LONDON - Microscience Ltd. is looking to raise £40 million (US$71.6 million) in an initial public offering on London's Alternative Investment Market to finance development of five vaccines in clinical trials. The company is expected to have market capitalization of £120 million to £140 million.

"We feel that the offering we have got is very strong," Rod Richards, CEO, told BioWorld International. "Microscience has always been one of the companies with a good broad pipeline, and we have had significant clinical results in recent months."

Of the £40 million, £10 million would come from Microscience backers Apax Partners, Merlin Biosciences, Advent Venture Partners and JP Morgan Partners, all of which intend to make a further investment.

"The fact the venture capital backers are investing demonstrates there is significant value going forward, so they are keen to increase their stake," Richards said.

The money will enable Microscience to take its two lead oral vaccines, for typhoid and travelers' diarrhea, through to Phase III; an oral hepatitis B therapeutic vaccine to proof of efficacy; and injectable vaccines for meningitis B and neonatal Group B streptococcus to proof of concept. It then would look for partners.

"We have not given away any of the upside yet, and this funding will take us to significant goals in terms of clinical development," Richards said. Microscience could move into profitability with the funding, and depending on how well it does in partnering its five clinical stage vaccines, will invest, more or less, on bringing other products into the pipeline.

The company is working on plans for the Phase III trial of its typhoid vaccine, which is based on its spi-VEC oral delivery platform. To date, the freeze-dried vaccine has completed three studies in 100 healthy volunteers. In the latest, it was shown to be highly immunogenic at a single dose, with a good safety profile. Spi-VEC uses an attenuated Salmonella bacteria that is engineered to express a vaccine antigen. The gene encoding the antigen is inserted where one of the bacteria's virulence genes has been removed, ensuring stable incorporation.

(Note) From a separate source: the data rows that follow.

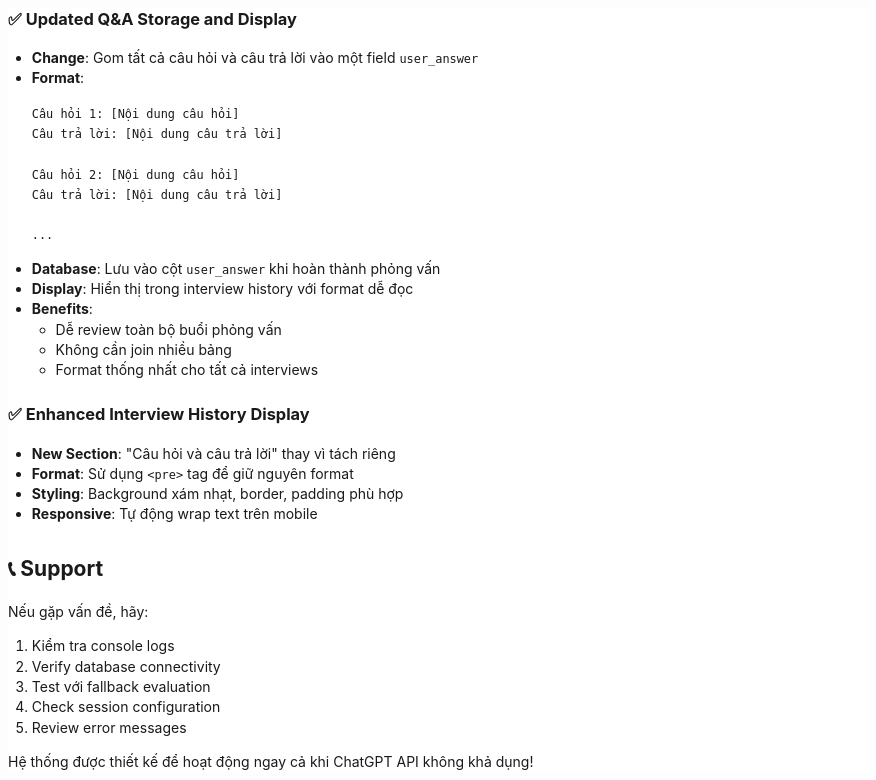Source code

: ### ✅ **Updated Q&A Storage and Display**
- **Change**: Gom tất cả câu hỏi và câu trả lời vào một field `user_answer`
- **Format**: 
  ```
  Câu hỏi 1: [Nội dung câu hỏi]
  Câu trả lời: [Nội dung câu trả lời]
  
  Câu hỏi 2: [Nội dung câu hỏi]
  Câu trả lời: [Nội dung câu trả lời]
  
  ...
  ```
- **Database**: Lưu vào cột `user_answer` khi hoàn thành phỏng vấn
- **Display**: Hiển thị trong interview history với format dễ đọc
- **Benefits**: 
  - Dễ review toàn bộ buổi phỏng vấn
  - Không cần join nhiều bảng
  - Format thống nhất cho tất cả interviews

### ✅ **Enhanced Interview History Display**
- **New Section**: "Câu hỏi và câu trả lời" thay vì tách riêng
- **Format**: Sử dụng `<pre>` tag để giữ nguyên format
- **Styling**: Background xám nhạt, border, padding phù hợp
- **Responsive**: Tự động wrap text trên mobile

## 📞 Support

Nếu gặp vấn đề, hãy:
1. Kiểm tra console logs
2. Verify database connectivity
3. Test với fallback evaluation
4. Check session configuration
5. Review error messages

Hệ thống được thiết kế để hoạt động ngay cả khi ChatGPT API không khả dụng! 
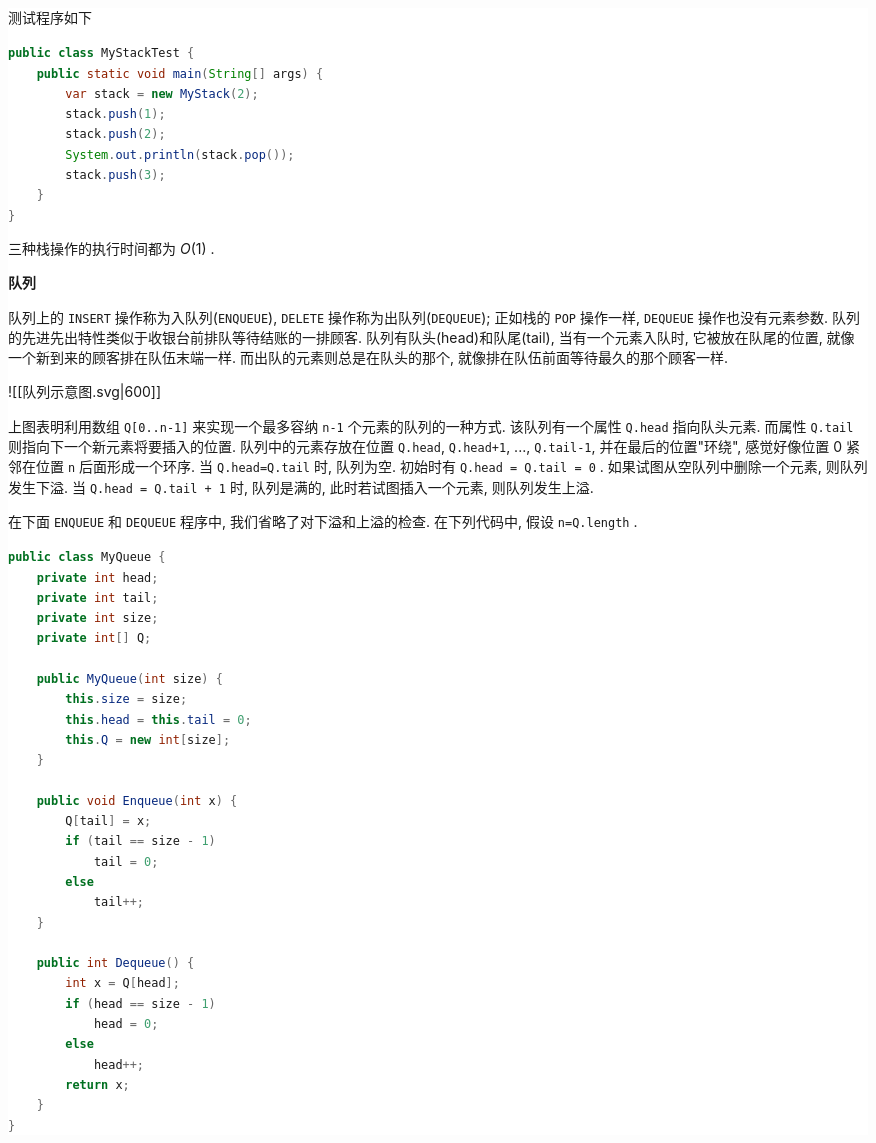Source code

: 测试程序如下

```java
public class MyStackTest {
	public static void main(String[] args) {
		var stack = new MyStack(2);
		stack.push(1);
		stack.push(2);
		System.out.println(stack.pop());
		stack.push(3);
	}
}
```

三种栈操作的执行时间都为 $O(1)$ .

**队列**

队列上的 `INSERT` 操作称为入队列(`ENQUEUE`), `DELETE` 操作称为出队列(`DEQUEUE`); 正如栈的 `POP` 操作一样, `DEQUEUE` 操作也没有元素参数. 队列的先进先出特性类似于收银台前排队等待结账的一排顾客. 队列有队头(head)和队尾(tail), 当有一个元素入队时, 它被放在队尾的位置, 就像一个新到来的顾客排在队伍末端一样. 而出队的元素则总是在队头的那个, 就像排在队伍前面等待最久的那个顾客一样.

![[队列示意图.svg|600]]

上图表明利用数组 `Q[0..n-1]` 来实现一个最多容纳 `n-1` 个元素的队列的一种方式. 该队列有一个属性 `Q.head` 指向队头元素. 而属性 `Q.tail` 则指向下一个新元素将要插入的位置. 队列中的元素存放在位置 `Q.head`, `Q.head+1`, ..., `Q.tail-1`, 并在最后的位置"环绕", 感觉好像位置 0 紧邻在位置 `n` 后面形成一个环序. 当 `Q.head=Q.tail` 时, 队列为空. 初始时有 `Q.head = Q.tail = 0` . 如果试图从空队列中删除一个元素, 则队列发生下溢. 当 `Q.head = Q.tail + 1` 时, 队列是满的, 此时若试图插入一个元素, 则队列发生上溢.

在下面 `ENQUEUE` 和 `DEQUEUE` 程序中, 我们省略了对下溢和上溢的检查. 在下列代码中, 假设 `n=Q.length` .

```java
public class MyQueue {
	private int head;
	private int tail;
	private int size;
	private int[] Q;

	public MyQueue(int size) {
		this.size = size;
		this.head = this.tail = 0;
		this.Q = new int[size];
	}

	public void Enqueue(int x) {
		Q[tail] = x;
		if (tail == size - 1)
			tail = 0;
		else
			tail++;
	}

	public int Dequeue() {
		int x = Q[head];
		if (head == size - 1)
			head = 0;
		else
			head++;
		return x;
	}
}
```
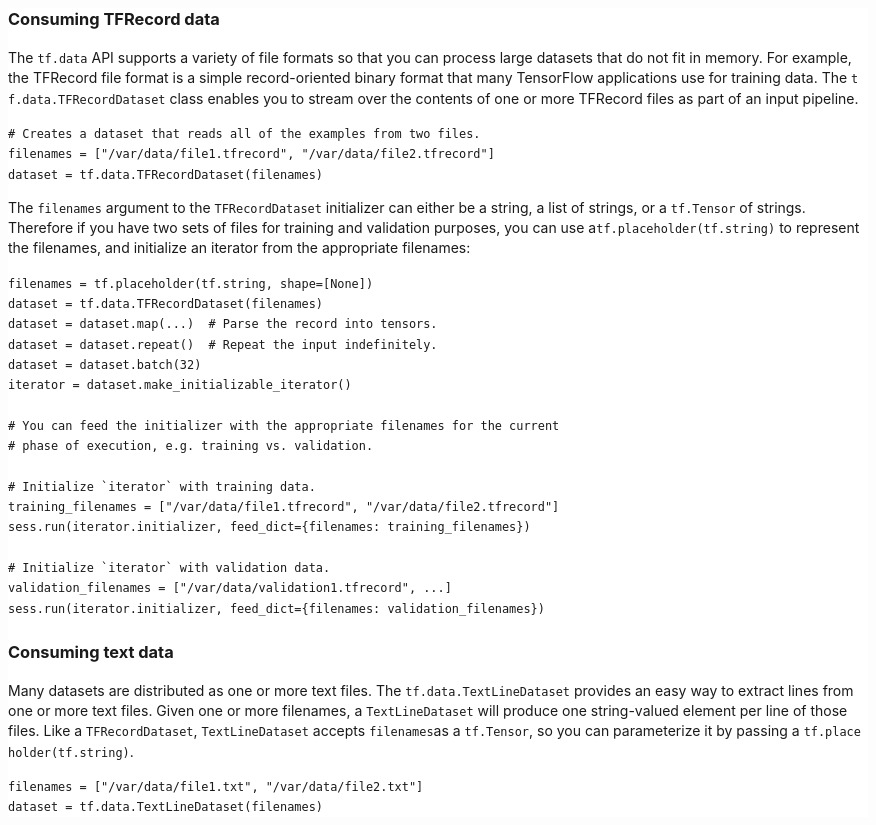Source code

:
 ```
```

### Consuming TFRecord data

The `tf.data` API supports a variety of file formats so that you can process large datasets that do not fit in memory. For example, the TFRecord file format is a simple record-oriented binary format that many TensorFlow applications use for training data. The `tf.data.TFRecordDataset` class enables you to stream over the contents of one or more TFRecord files as part of an input pipeline.

```
# Creates a dataset that reads all of the examples from two files.
filenames = ["/var/data/file1.tfrecord", "/var/data/file2.tfrecord"]
dataset = tf.data.TFRecordDataset(filenames)

```

The `filenames` argument to the `TFRecordDataset` initializer can either be a string, a list of strings, or a `tf.Tensor` of strings. Therefore if you have two sets of files for training and validation purposes, you can use a`tf.placeholder(tf.string)` to represent the filenames, and initialize an iterator from the appropriate filenames:

```
filenames = tf.placeholder(tf.string, shape=[None])
dataset = tf.data.TFRecordDataset(filenames)
dataset = dataset.map(...)  # Parse the record into tensors.
dataset = dataset.repeat()  # Repeat the input indefinitely.
dataset = dataset.batch(32)
iterator = dataset.make_initializable_iterator()

# You can feed the initializer with the appropriate filenames for the current
# phase of execution, e.g. training vs. validation.

# Initialize `iterator` with training data.
training_filenames = ["/var/data/file1.tfrecord", "/var/data/file2.tfrecord"]
sess.run(iterator.initializer, feed_dict={filenames: training_filenames})

# Initialize `iterator` with validation data.
validation_filenames = ["/var/data/validation1.tfrecord", ...]
sess.run(iterator.initializer, feed_dict={filenames: validation_filenames})

```

### Consuming text data

Many datasets are distributed as one or more text files. The `tf.data.TextLineDataset` provides an easy way to extract lines from one or more text files. Given one or more filenames, a `TextLineDataset` will produce one string-valued element per line of those files. Like a `TFRecordDataset`, `TextLineDataset` accepts `filenames`as a `tf.Tensor`, so you can parameterize it by passing a `tf.placeholder(tf.string)`.

```
filenames = ["/var/data/file1.txt", "/var/data/file2.txt"]
dataset = tf.data.TextLineDataset(filenames)

```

Spi-VEC builds on another technology platform, Signature Tagged Mutagenesis, which enables the detection of virulence genes in microbes.

Richards said that armed with clinical evidence of the efficacy of the spi-VEC delivery system, Microscience now will be looking for licensing partners to develop vaccines in areas outside its focus on infectious diseases.

"Spi-VEC is a broad immune delivery system that could be used to deliver cancer antigens, and possibly also to prevent allergies," Richards said. "We would also look for collaborations in infectious diseases."

Microscience's preclinical programs include an oral vaccine against anthrax, which is being developed in collaboration with the U.S. Navy.

Microscience was spun out of Imperial College London in 1997 and has raised £40 million to date.